====== Extracted records ======
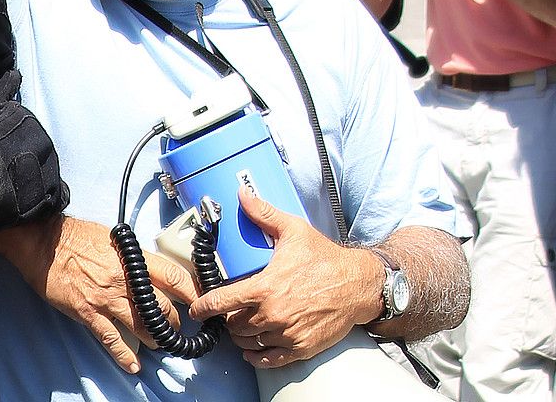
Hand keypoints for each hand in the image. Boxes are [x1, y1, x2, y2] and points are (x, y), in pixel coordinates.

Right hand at [0, 70, 68, 234]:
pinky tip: (32, 199)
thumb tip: (15, 73)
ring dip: (34, 176)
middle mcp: (46, 143)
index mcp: (32, 122)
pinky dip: (49, 196)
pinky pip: (59, 194)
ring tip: (14, 185)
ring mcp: (51, 169)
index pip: (28, 130)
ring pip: (47, 169)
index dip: (13, 140)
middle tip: (6, 167)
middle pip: (39, 149)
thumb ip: (2, 89)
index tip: (2, 148)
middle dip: (25, 157)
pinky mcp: (53, 193)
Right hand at [0, 215, 200, 373]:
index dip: (192, 292)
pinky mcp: (89, 313)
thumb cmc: (74, 236)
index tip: (201, 302)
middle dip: (174, 322)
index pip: (174, 276)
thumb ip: (133, 255)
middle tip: (178, 328)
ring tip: (160, 343)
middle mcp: (124, 279)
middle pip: (163, 307)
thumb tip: (150, 267)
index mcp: (132, 258)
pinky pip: (112, 339)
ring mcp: (107, 298)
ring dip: (155, 339)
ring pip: (143, 326)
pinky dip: (124, 355)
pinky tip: (133, 365)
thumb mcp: (112, 238)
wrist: (42, 242)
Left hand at [189, 189, 379, 367]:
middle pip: (234, 325)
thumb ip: (264, 214)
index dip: (205, 307)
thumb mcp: (293, 230)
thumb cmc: (325, 258)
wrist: (358, 284)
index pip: (224, 302)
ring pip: (249, 342)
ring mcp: (287, 333)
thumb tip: (243, 194)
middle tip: (229, 311)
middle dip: (227, 319)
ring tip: (241, 326)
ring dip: (241, 336)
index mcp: (266, 287)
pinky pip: (270, 359)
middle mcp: (273, 314)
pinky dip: (258, 356)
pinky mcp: (302, 348)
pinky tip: (253, 349)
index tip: (197, 310)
======
Give back exactly the lines running from the line that has "wrist: (358, 284)" to the end of the entries above.

Reply to the task ->
wrist: (358, 284)
index pip: (224, 302)
ring pip: (249, 342)
ring mcp: (287, 333)
thumb tip: (243, 194)
middle tip: (229, 311)
middle dip: (227, 319)
ring tip: (241, 326)
ring dip: (241, 336)
index mcp: (266, 287)
pinky pip: (270, 359)
middle mcp: (273, 314)
pinky dip: (258, 356)
pinky mcp: (302, 348)
pinky tip: (253, 349)
index tip: (197, 310)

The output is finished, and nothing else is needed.